The Union Pacific steam locomotive ‘Big Boy No. 4014’ came to Arizona in October as part of the year-long celebration of the 150th anniversary of the completion of the transcontinental railroad.
The first Big Boy No. 4014 stop in Arizona was near Yuma, on October 15. It passed through Fortuna, Arizona on October 16, and headed east, stopping near Dome and later Mohawk, Arizona. By 2:30 in the afternoon, it had reached Gila Bend. Big Boy No. 4014 made it to Casa Grande at 5:35 PM on Wednesday, October 16. After a longer stay near Tucson, Big Boy No. 4014 crossed from Arizona to New Mexico on Saturday, October 19. Along the way, thousands of Arizonans gathered for a once-in-a-lifetime glimpse of the historical steam locomotive.
The route can be followed at https://twitter.com/UP_Steam.
About the Big Boy Steam Locomotive
The Big Boy class of steam locomotives are the heaviest single expansion steam locomotives ever built, weighing in at over one million pounds, built exclusively for Union Pacific. The locomotives are so long they are hinged in the middle to enable rounding curved tracks during travel. A total of 25 Big Boys were built, all coal burning engines. No. 4014 was built in November, 1941.
Big Boys were used extensively during WWII to haul servicemen, vital raw materials, war cargo and essential military equipment across the country.
Builder: American Locomotive Company, Schenectady, New York
Length: 133’ long
Top Speed: 70 MPH on level ground
Maximum horsepower: 6290 at 35 MPH
Fuel needed on a typical run from Ogden, Utah to Evanston, Wyoming: 35 tons of coal, 35,000 gallons of water (Today, it would take a little over an hour to drive in your car from Ogden to Evanston.)
Years in active service: 20
Miles accumulated during active service: 1,031,205
Last trip before retirement:
July 21, 1959
Only eight of the original Big Boy locomotives still exist. Union Pacific reacquired Big Boy No 4014 from the Railway and Locomotive Historical Society, Southern California Chapter in 2013 and began to restore it for display and operation in its Heritage Steam Locomotive fleet. As part of the restoration process, it was converted from coal to fuel oil. The restoration took over two years. At this time, No. 4014 is the world’s only operating Big Boy locomotive, returning to service in May 2019.
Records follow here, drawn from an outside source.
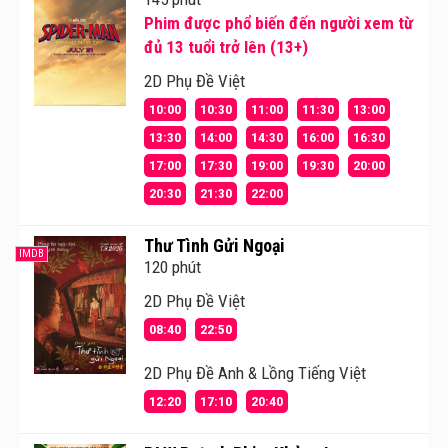
như: Vuvuzela Beer Club, Phòng Karaoke gia đình,
Phim được phổ biến đến người xem từ
khu vực vui chơi miễn phí cho trẻ em và khu ẩm thực
đủ 13 tuổi trở lên (13+)
với hơn 30 nhà hàng, quán ăn.
2D Phụ Đề Việt
10:00
10:30
11:00
11:30
13:00
13:30
14:00
14:30
16:00
16:30
17:00
17:30
19:00
19:30
20:00
20:30
21:30
22:00
Thư Tình Gửi Ngoại
IMDB
120 phút
2D Phụ Đề Việt
08:40
22:50
2D Phụ Đề Anh & Lồng Tiếng Việt
12:20
17:10
20:40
About the Transcontinental Railroad
The Transcontinental Railroad was built as a result of President Abraham Lincoln’s Pacific Railway Act of 1862. The Central Pacific Railroad of California was authorized to start building in Sacramento and head east. The Union Pacific Railroad Company was chartered to start building at the Missouri River and head west. Each railroad was given $48,000 in government bonds for every mile completed.
Central Pacific had to create many massive cuts and construct 15 tunnels through the Sierras dealing with winter snow and thick granite. On some days, the progress was measured in inches or feet, rather than miles. According to the Union Pacific website, Central Pacific constructed “…690 miles of track through some of the most difficult terrain ever encountered by a railroad.”
Union Pacific constructed eight bridges and four tunnels, despite battling harsh winter weather and brutal heat. All together, Union Pacific laid 1,086 miles of track between the Missouri River and Promontory Summit, Utah, where the two railroads met on May 10, 1869 and drove in a golden spike to commemorate their achievements.